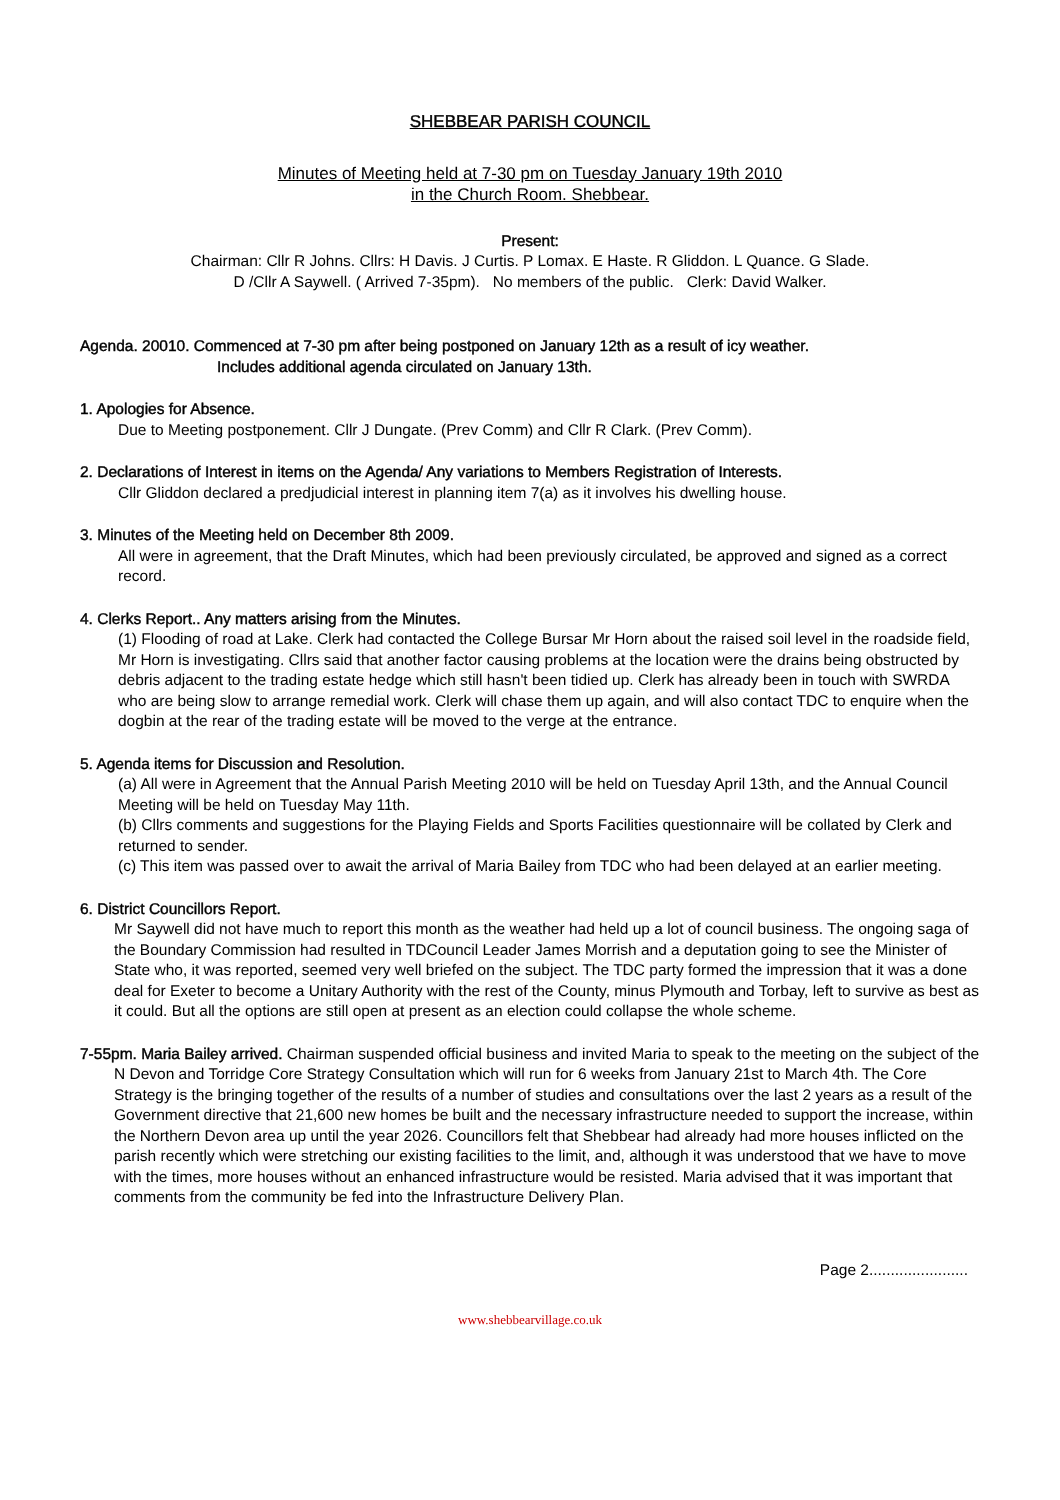SHEBBEAR PARISH COUNCIL
Minutes of Meeting held at 7-30 pm on Tuesday January 19th 2010
in the Church Room. Shebbear.
Present:
Chairman: Cllr R Johns. Cllrs: H Davis. J Curtis. P Lomax. E Haste. R Gliddon. L Quance. G Slade.
D /Cllr A Saywell. ( Arrived 7-35pm). No members of the public. Clerk: David Walker.
Agenda. 20010. Commenced at 7-30 pm after being postponed on January 12th as a result of icy weather.
Includes additional agenda circulated on January 13th.
1. Apologies for Absence.
Due to Meeting postponement. Cllr J Dungate. (Prev Comm) and Cllr R Clark. (Prev Comm).
2. Declarations of Interest in items on the Agenda/ Any variations to Members Registration of Interests.
Cllr Gliddon declared a predjudicial interest in planning item 7(a) as it involves his dwelling house.
3. Minutes of the Meeting held on December 8th 2009.
All were in agreement, that the Draft Minutes, which had been previously circulated, be approved and signed as a correct record.
4. Clerks Report.. Any matters arising from the Minutes.
(1) Flooding of road at Lake. Clerk had contacted the College Bursar Mr Horn about the raised soil level in the roadside field, Mr Horn is investigating. Cllrs said that another factor causing problems at the location were the drains being obstructed by debris adjacent to the trading estate hedge which still hasn't been tidied up. Clerk has already been in touch with SWRDA who are being slow to arrange remedial work. Clerk will chase them up again, and will also contact TDC to enquire when the dogbin at the rear of the trading estate will be moved to the verge at the entrance.
5. Agenda items for Discussion and Resolution.
(a) All were in Agreement that the Annual Parish Meeting 2010 will be held on Tuesday April 13th, and the Annual Council Meeting will be held on Tuesday May 11th.
(b) Cllrs comments and suggestions for the Playing Fields and Sports Facilities questionnaire will be collated by Clerk and returned to sender.
(c) This item was passed over to await the arrival of Maria Bailey from TDC who had been delayed at an earlier meeting.
6. District Councillors Report.
Mr Saywell did not have much to report this month as the weather had held up a lot of council business. The ongoing saga of the Boundary Commission had resulted in TDCouncil Leader James Morrish and a deputation going to see the Minister of State who, it was reported, seemed very well briefed on the subject. The TDC party formed the impression that it was a done deal for Exeter to become a Unitary Authority with the rest of the County, minus Plymouth and Torbay, left to survive as best as it could. But all the options are still open at present as an election could collapse the whole scheme.
7-55pm. Maria Bailey arrived. Chairman suspended official business and invited Maria to speak to the meeting on the subject of the N Devon and Torridge Core Strategy Consultation which will run for 6 weeks from January 21st to March 4th. The Core Strategy is the bringing together of the results of a number of studies and consultations over the last 2 years as a result of the Government directive that 21,600 new homes be built and the necessary infrastructure needed to support the increase, within the Northern Devon area up until the year 2026. Councillors felt that Shebbear had already had more houses inflicted on the parish recently which were stretching our existing facilities to the limit, and, although it was understood that we have to move with the times, more houses without an enhanced infrastructure would be resisted. Maria advised that it was important that comments from the community be fed into the Infrastructure Delivery Plan.
Page 2.......................
www.shebbearvillage.co.uk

WHAT IS BEING ASKED:
From the records above, reproduce exactly the lines from the one with "in the Church Room. Shebbear." to the one with "D /Cllr A Saywell.", both included, and no others.

FINISHED EXERCISE:
in the Church Room. Shebbear.
Present:
Chairman: Cllr R Johns. Cllrs: H Davis. J Curtis. P Lomax. E Haste. R Gliddon. L Quance. G Slade.
D /Cllr A Saywell. ( Arrived 7-35pm). No members of the public. Clerk: David Walker.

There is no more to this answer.